Set of tasks =>
- A) The session description on social movements as memory communities names the things movements are developing to address symbolic power and memory regimes. List each of them.
- B) Extend the session description on social movements as memory communities with a few sentences that pick up after its final sentence.
** Start Excerpted passage **
555
Social Movements As Memory Communities: Collective Remembrance Actions in Contested Contexts

Monday, 11 July 2016: 10:45-12:15
Location: Hörsaal 21 (Main Building)
RC48 Social Movements, Collective Actions and Social Change (host committee)

Language: English

One of the important elements of social movements’ collective action around the world is developing new memory narratives to approach the past and the present in fragile or contested social contexts. This dynamic is usually based on contesting official versions of the past and power relations around the construction of collective remembrance. 
We posit that contemporary social movements are often becoming memory communities, addressing a new set of political, social, and cultural agendas to shape collective representations and meanings of the past. To achieve this goal, movements are developing new narratives, strategies, symbols, and collective actions to address the relationship between symbolic power and the construction of memory regimes. Therefore, the category of memory is highlighting the challenge taken up by particular social movements to shape collective representations and meanings of the past as a new form of socio-political action in the present.
** End Excerpted passage **
** Start Dataset entries **
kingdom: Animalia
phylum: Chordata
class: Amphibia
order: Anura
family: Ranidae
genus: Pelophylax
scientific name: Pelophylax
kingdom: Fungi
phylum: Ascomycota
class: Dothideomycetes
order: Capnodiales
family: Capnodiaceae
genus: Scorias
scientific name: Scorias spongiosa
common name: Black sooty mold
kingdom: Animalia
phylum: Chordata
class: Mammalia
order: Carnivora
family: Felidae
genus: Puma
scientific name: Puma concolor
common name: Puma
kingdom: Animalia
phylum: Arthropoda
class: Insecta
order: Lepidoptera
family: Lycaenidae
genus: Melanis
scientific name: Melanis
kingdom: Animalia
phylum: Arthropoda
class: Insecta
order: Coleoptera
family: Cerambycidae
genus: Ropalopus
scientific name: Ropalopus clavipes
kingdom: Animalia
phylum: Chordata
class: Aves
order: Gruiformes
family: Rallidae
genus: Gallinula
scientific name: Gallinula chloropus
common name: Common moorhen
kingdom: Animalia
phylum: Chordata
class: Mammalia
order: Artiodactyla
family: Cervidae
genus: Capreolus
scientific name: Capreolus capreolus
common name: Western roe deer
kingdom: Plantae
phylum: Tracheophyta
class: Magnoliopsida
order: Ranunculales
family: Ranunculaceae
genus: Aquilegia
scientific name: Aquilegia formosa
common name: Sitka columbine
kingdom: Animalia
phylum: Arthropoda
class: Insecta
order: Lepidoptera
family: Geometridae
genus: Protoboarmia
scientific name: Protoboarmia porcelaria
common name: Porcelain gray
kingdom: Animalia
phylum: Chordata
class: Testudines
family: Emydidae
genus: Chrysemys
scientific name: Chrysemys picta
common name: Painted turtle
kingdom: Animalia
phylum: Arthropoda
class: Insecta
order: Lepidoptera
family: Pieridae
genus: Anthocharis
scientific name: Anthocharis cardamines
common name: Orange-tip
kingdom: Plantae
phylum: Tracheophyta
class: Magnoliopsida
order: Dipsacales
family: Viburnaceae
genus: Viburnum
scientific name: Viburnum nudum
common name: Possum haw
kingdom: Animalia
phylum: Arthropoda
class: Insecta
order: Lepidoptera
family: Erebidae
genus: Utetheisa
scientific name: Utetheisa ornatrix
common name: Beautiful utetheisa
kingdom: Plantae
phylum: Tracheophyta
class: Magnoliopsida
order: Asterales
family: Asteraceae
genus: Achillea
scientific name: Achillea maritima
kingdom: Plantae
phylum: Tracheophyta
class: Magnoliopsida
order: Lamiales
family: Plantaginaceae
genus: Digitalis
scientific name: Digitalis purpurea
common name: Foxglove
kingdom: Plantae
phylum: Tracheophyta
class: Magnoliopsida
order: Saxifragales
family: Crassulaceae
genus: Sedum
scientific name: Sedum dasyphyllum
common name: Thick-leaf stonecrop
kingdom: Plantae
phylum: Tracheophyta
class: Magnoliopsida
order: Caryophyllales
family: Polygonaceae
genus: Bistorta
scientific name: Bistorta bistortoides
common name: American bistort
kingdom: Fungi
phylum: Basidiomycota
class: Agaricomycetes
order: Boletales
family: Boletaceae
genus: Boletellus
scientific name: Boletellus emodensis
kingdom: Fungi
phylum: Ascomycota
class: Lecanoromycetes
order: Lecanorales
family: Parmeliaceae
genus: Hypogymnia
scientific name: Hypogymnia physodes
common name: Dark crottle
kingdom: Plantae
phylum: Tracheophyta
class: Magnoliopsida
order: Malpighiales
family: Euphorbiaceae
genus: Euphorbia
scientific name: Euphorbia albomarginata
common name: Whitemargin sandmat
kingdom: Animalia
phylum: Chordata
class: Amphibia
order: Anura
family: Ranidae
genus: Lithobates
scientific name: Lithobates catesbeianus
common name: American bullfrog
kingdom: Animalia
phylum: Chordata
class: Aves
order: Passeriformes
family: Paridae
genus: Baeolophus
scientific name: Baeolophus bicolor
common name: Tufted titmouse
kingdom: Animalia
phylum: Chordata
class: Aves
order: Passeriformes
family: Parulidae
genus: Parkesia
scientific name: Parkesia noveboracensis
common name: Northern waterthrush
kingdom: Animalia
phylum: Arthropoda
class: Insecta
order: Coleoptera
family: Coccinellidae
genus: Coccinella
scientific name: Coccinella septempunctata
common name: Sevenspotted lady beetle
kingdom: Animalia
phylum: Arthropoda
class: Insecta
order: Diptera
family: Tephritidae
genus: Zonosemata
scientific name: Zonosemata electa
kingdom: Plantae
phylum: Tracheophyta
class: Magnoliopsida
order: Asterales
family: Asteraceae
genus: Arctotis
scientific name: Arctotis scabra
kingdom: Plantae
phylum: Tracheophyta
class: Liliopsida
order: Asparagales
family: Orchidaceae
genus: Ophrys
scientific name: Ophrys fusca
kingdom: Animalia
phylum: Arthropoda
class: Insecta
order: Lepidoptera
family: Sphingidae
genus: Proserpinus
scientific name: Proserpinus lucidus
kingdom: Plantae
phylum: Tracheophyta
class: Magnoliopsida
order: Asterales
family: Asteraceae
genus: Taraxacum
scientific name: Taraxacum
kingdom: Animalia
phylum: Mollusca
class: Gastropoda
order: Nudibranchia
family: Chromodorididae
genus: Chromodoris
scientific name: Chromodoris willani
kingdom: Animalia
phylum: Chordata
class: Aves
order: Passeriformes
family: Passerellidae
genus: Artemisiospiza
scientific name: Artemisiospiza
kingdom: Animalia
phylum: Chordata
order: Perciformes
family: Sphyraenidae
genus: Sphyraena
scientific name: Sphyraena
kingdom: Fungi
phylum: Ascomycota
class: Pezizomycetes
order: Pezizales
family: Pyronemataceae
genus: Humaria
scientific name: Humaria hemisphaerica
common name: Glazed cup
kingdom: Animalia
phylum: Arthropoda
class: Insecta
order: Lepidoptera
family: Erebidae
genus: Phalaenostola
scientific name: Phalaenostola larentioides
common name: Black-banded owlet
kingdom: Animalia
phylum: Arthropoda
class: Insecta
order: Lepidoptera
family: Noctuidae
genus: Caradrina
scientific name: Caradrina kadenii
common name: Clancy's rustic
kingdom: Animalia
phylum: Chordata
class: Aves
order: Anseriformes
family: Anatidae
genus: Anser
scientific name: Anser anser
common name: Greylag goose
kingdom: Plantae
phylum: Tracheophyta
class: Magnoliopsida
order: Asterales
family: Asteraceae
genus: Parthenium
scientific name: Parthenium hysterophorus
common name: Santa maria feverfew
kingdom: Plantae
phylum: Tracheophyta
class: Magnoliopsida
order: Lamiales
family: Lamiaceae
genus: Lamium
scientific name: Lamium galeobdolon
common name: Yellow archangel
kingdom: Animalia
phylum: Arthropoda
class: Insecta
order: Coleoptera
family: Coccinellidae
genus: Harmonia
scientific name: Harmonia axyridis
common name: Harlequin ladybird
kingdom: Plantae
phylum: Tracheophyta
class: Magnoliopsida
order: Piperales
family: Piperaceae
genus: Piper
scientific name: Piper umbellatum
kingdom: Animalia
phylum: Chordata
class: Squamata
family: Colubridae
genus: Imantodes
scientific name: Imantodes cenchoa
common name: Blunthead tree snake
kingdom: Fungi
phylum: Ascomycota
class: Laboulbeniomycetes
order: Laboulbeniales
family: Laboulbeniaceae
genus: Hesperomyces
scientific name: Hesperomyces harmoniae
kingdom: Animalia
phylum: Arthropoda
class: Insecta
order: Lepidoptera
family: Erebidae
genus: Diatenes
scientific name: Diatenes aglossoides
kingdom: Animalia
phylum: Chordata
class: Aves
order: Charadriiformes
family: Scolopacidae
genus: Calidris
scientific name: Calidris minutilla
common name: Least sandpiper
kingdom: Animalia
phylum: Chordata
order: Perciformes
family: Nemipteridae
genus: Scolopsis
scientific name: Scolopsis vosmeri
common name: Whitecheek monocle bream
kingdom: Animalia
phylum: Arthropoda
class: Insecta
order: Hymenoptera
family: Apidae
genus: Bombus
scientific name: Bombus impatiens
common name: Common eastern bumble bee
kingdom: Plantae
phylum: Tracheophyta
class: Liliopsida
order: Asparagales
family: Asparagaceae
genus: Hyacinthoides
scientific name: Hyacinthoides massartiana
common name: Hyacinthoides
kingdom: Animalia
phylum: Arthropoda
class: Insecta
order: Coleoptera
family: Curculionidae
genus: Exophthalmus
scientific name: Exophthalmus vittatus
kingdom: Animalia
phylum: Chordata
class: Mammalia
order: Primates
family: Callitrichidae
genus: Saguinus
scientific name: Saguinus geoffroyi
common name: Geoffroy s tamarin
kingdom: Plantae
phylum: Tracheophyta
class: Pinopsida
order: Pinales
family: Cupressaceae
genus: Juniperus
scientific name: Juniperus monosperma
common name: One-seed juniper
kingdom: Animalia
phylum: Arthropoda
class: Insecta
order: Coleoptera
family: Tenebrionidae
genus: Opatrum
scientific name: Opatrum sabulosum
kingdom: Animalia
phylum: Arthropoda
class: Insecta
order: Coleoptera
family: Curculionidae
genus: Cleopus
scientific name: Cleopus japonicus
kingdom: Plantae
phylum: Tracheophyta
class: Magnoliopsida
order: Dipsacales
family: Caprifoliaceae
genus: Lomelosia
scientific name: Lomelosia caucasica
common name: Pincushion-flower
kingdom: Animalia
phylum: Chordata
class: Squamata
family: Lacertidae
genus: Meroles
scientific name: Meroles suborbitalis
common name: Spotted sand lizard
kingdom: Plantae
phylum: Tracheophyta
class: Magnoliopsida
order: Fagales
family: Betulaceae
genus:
** End Dataset entries **
Answers to each task =>
- A)
- narratives
- strategies
- symbols
- collective actions

- B)
In this session we would like to analyse how social movements are developing new frames and narratives of memory as a strategy to construct plural political memories at different levels. We invite theoretically driven or empirically grounded papers addressing the following topics:

  • Examples of construction of collective memory through social movements’ expressive actions in contested contexts.
  • Theoretical reflections about modes of remembering and the idea that the past is continually re-constructed and re-presented, so that individual and collective memories can change as a result of contemporary social movements’ action.
  • The role of memory as a tool of truth in contexts of armed conflict, war or in post-authoritarian societies.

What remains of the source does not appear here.